Warm up and cool down. Warming up and cooling down can help prevent or at least reduce post-workout soreness. A solid warmup is especially important if you're participating in high-impact activities like jumping, because giving your body a chance to elevate its core temperature and increase blood flow to your muscles reduces your risk of injury.

Stay hydrated. Staying hydrated not only improves your exercise performance, it also reduces your risk of muscle strain — also known as a pulled muscle — which is another reason you might develop sore calves after working out.

Eat well and sleep well. If you just worked out, you've earned a snack — but make it a healthy one. Incorporating healthy carbohydrates and protein into a post-workout meal can help your body recover more quickly.
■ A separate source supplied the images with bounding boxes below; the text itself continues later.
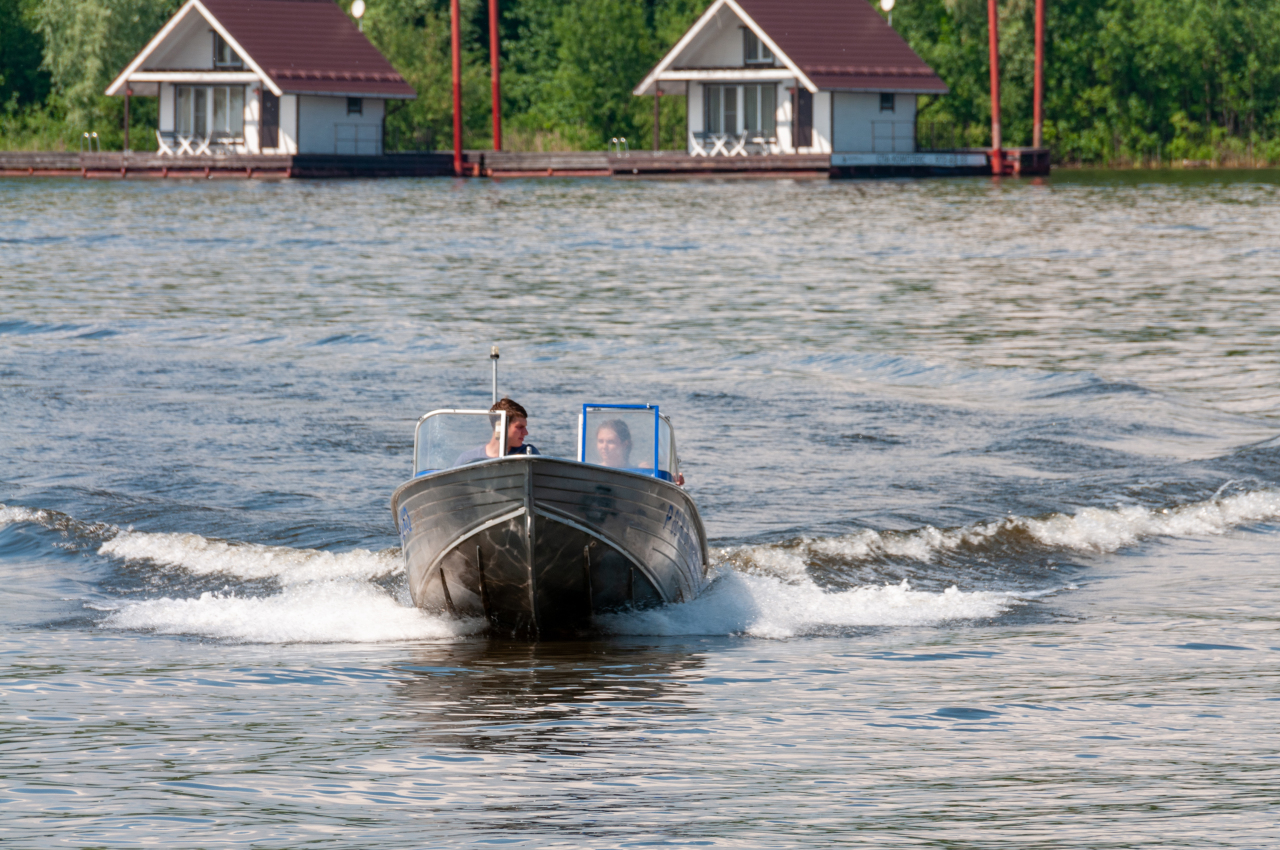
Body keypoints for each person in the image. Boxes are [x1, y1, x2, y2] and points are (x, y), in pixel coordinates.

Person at [453, 398, 540, 466]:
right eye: (520, 427)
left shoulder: (530, 454)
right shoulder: (467, 459)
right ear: (500, 426)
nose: (526, 432)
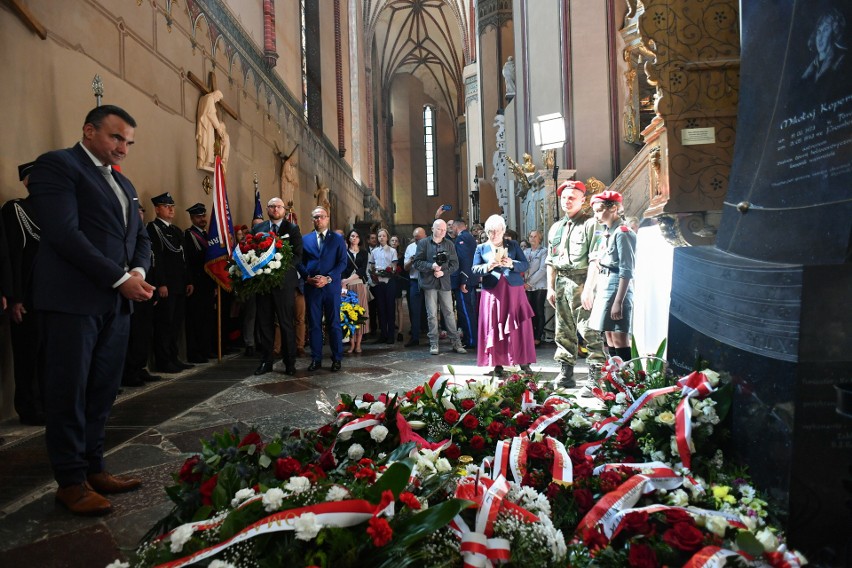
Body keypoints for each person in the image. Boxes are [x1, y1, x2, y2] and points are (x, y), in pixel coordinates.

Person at [28, 104, 154, 516]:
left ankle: (94, 467)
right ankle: (70, 481)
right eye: (117, 138)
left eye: (129, 142)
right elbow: (64, 234)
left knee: (101, 391)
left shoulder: (125, 183)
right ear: (89, 131)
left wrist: (136, 269)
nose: (123, 148)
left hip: (115, 306)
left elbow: (139, 237)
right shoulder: (58, 166)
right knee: (69, 392)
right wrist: (120, 279)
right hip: (72, 302)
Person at [546, 180, 605, 387]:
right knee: (563, 331)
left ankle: (595, 377)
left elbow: (595, 260)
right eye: (564, 197)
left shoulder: (591, 224)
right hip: (562, 282)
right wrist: (550, 287)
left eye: (572, 197)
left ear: (583, 200)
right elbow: (550, 261)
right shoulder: (556, 228)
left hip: (582, 281)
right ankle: (566, 374)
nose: (567, 201)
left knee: (589, 330)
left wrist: (589, 289)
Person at [472, 215, 535, 374]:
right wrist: (487, 267)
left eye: (498, 231)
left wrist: (511, 264)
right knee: (494, 325)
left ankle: (524, 363)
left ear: (503, 230)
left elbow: (525, 265)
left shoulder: (513, 245)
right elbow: (474, 269)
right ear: (487, 232)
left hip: (514, 291)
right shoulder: (481, 248)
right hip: (493, 292)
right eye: (491, 232)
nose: (494, 235)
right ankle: (497, 364)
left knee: (519, 326)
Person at [2, 163, 40, 423]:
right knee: (28, 354)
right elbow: (11, 256)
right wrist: (15, 297)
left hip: (54, 298)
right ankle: (29, 407)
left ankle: (48, 403)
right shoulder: (17, 209)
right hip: (28, 297)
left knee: (49, 355)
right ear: (27, 181)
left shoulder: (54, 211)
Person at [252, 197, 303, 375]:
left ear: (284, 210)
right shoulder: (258, 228)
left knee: (285, 322)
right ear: (267, 209)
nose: (275, 209)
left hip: (284, 283)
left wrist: (280, 267)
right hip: (263, 284)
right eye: (272, 206)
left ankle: (290, 362)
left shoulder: (292, 228)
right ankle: (266, 361)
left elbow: (298, 255)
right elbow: (250, 251)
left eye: (278, 207)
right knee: (264, 323)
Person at [147, 192, 194, 372]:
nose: (171, 209)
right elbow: (156, 258)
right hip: (167, 285)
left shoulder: (175, 231)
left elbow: (184, 259)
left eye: (172, 206)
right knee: (164, 324)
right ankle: (163, 361)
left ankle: (174, 357)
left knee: (175, 324)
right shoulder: (153, 229)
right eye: (167, 206)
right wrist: (161, 283)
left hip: (180, 284)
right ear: (157, 209)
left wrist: (188, 280)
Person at [588, 191, 636, 364]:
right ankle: (614, 381)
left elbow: (627, 269)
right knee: (608, 335)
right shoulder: (607, 231)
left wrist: (619, 301)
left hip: (617, 287)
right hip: (605, 285)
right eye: (594, 212)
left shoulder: (623, 233)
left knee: (619, 337)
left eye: (600, 210)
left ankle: (628, 380)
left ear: (614, 208)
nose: (597, 215)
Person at [300, 206, 348, 371]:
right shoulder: (305, 239)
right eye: (315, 217)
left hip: (331, 287)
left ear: (327, 219)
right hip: (312, 288)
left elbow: (342, 262)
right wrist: (308, 277)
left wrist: (328, 278)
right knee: (314, 324)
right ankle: (316, 359)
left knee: (333, 323)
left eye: (321, 217)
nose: (318, 220)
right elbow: (299, 261)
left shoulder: (337, 239)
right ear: (312, 219)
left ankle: (337, 358)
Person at [413, 219, 467, 356]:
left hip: (444, 282)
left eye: (444, 230)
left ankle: (456, 343)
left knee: (449, 313)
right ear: (432, 229)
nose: (442, 232)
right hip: (429, 283)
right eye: (439, 229)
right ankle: (434, 343)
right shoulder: (423, 243)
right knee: (431, 314)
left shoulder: (449, 244)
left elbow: (455, 264)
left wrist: (443, 271)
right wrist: (431, 266)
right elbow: (417, 263)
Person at [122, 203, 161, 387]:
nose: (140, 214)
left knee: (143, 332)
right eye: (136, 211)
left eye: (141, 211)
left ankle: (139, 367)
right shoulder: (125, 235)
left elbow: (152, 263)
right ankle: (129, 372)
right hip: (129, 289)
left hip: (146, 287)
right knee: (132, 333)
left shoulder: (144, 235)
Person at [184, 203, 216, 363]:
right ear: (192, 218)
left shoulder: (208, 236)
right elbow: (188, 262)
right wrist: (189, 281)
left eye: (204, 216)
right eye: (198, 216)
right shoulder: (189, 235)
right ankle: (195, 352)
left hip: (208, 283)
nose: (202, 219)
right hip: (196, 283)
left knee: (207, 318)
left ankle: (206, 348)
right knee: (196, 320)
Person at [341, 229, 370, 354]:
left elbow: (362, 271)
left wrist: (346, 280)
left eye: (357, 236)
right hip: (347, 287)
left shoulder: (364, 253)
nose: (354, 238)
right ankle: (351, 344)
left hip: (358, 285)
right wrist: (344, 283)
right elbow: (342, 269)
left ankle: (358, 344)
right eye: (352, 236)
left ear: (360, 239)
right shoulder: (344, 253)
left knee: (361, 314)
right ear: (349, 238)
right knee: (349, 314)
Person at [451, 218, 479, 348]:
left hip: (465, 281)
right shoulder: (468, 237)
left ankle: (472, 340)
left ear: (457, 227)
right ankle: (470, 338)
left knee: (466, 311)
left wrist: (463, 280)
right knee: (467, 310)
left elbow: (465, 260)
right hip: (468, 279)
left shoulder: (463, 238)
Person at [368, 228, 397, 344]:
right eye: (379, 236)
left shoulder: (392, 251)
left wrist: (391, 271)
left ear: (387, 237)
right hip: (379, 282)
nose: (381, 238)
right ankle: (383, 334)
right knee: (380, 309)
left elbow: (394, 265)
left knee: (390, 308)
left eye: (383, 236)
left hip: (389, 282)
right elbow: (371, 266)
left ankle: (390, 335)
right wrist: (374, 275)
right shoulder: (374, 252)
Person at [403, 227, 427, 346]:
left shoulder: (431, 246)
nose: (417, 242)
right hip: (414, 281)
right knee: (414, 310)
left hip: (428, 281)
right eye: (415, 239)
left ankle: (432, 338)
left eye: (420, 239)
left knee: (430, 310)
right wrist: (412, 260)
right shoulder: (410, 248)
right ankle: (415, 337)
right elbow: (405, 268)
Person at [524, 230, 548, 346]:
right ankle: (530, 334)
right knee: (530, 311)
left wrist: (530, 282)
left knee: (538, 310)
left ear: (540, 239)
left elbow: (543, 269)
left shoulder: (544, 251)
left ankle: (538, 336)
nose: (532, 238)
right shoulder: (526, 251)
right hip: (526, 284)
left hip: (539, 285)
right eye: (531, 236)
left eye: (535, 236)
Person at [195, 90, 228, 171]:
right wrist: (218, 128)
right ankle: (206, 162)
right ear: (216, 95)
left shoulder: (204, 98)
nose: (217, 101)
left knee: (206, 142)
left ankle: (204, 161)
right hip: (207, 126)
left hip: (206, 125)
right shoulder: (210, 98)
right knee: (208, 143)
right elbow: (211, 114)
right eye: (218, 98)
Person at [390, 234, 407, 341]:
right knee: (391, 306)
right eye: (392, 240)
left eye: (396, 241)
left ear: (398, 243)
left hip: (399, 283)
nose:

Take breaks. Are you giving your body enough recovery time between workouts? If you're doing resistance training, you should separate your workout days for any given muscle group with at least one full rest day in between. If you're just starting out, you might need two or three days to recover.
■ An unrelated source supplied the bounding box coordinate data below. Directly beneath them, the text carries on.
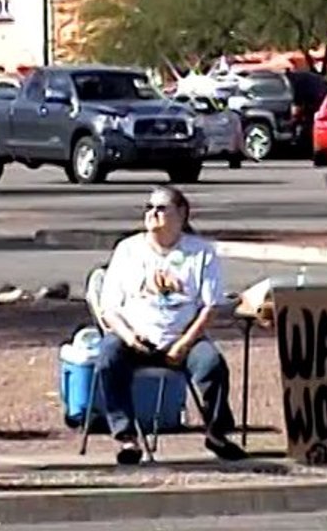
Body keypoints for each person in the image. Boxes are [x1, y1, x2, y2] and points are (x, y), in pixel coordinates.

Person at [95, 185, 247, 465]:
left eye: (161, 208)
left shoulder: (200, 252)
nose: (153, 213)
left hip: (183, 338)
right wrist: (129, 338)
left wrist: (184, 343)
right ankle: (127, 439)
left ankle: (217, 435)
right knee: (107, 357)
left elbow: (210, 306)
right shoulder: (127, 250)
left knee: (212, 363)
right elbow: (109, 309)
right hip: (135, 337)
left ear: (181, 214)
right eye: (149, 208)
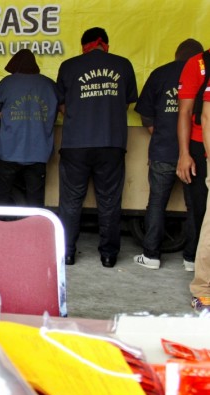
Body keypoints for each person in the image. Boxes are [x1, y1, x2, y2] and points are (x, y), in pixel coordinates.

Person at [56, 27, 138, 268]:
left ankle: (67, 253)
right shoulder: (123, 65)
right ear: (106, 44)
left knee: (71, 201)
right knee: (109, 200)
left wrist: (81, 113)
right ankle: (109, 256)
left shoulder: (68, 66)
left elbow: (62, 106)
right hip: (111, 142)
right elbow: (125, 104)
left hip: (75, 143)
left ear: (84, 46)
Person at [133, 39, 204, 270]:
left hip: (163, 150)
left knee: (156, 203)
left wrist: (161, 134)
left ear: (176, 54)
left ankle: (151, 256)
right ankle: (191, 259)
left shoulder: (160, 74)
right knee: (195, 207)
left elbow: (146, 115)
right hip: (195, 152)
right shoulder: (203, 74)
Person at [0, 49, 60, 207]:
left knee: (2, 197)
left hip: (9, 149)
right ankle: (34, 224)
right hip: (38, 151)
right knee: (35, 201)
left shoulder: (6, 83)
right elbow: (54, 115)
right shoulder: (49, 85)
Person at [176, 43, 210, 274]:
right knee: (200, 207)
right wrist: (184, 153)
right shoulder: (198, 64)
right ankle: (196, 259)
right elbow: (185, 111)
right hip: (200, 146)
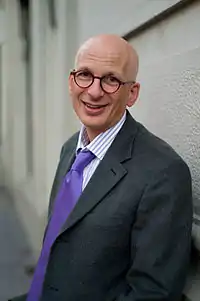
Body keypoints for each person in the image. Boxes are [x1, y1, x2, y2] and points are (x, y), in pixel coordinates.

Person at [10, 34, 192, 301]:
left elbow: (153, 294)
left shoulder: (163, 173)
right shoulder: (71, 148)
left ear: (132, 93)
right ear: (71, 82)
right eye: (85, 75)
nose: (94, 91)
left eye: (111, 80)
Your calves are so instrumental in any sort of jumping or shuffling exercise that even if you aren't thinking "resistance training" as you do those workouts, you might still need a couple of days afterward to recover.

Tip

The general rule for working out when sore is that a light workout may help boost circulation and reduce soreness, but heavy workouts are a no-go until the soreness fades.

Stretch Your Calves

Stretching feels good, but there's not much scientific proof that it can actually reduce soreness. That said, the improved flexibility from a regular stretching routine can help prevent injury — especially if you're doing high-impact, calf-intensive jumping exercises. Right after you work out, when your muscles are still warm, is the perfect opportunity to stretch your calves out.

Stretch your gastrocnemius. Stand facing a wall. Place both hands on the wall for support, if need be, and take a good-size step backward with just one foot.

Bend your front knee a little, but keep the back leg straight as you press that back heel toward the floor, stretching to the point of mild muscular tension, not pain. If you're very flexible, you might need to slide your rear foot farther back until you feel the stretch.

Hold this position for 15 to 30 seconds then relax, repeating it a total of three to five times. Make sure you take the time to stretch out your other leg, too.

Try an easy soleus stretch. Do exactly as described for the gastrocnemius stretch — but instead of keeping your rear leg straight as you press your heel down toward the floor, let it bend gently at the knee. If you pay attention, you'll be able to feel when the stretch shifts from your gastrocnemius to the soleus.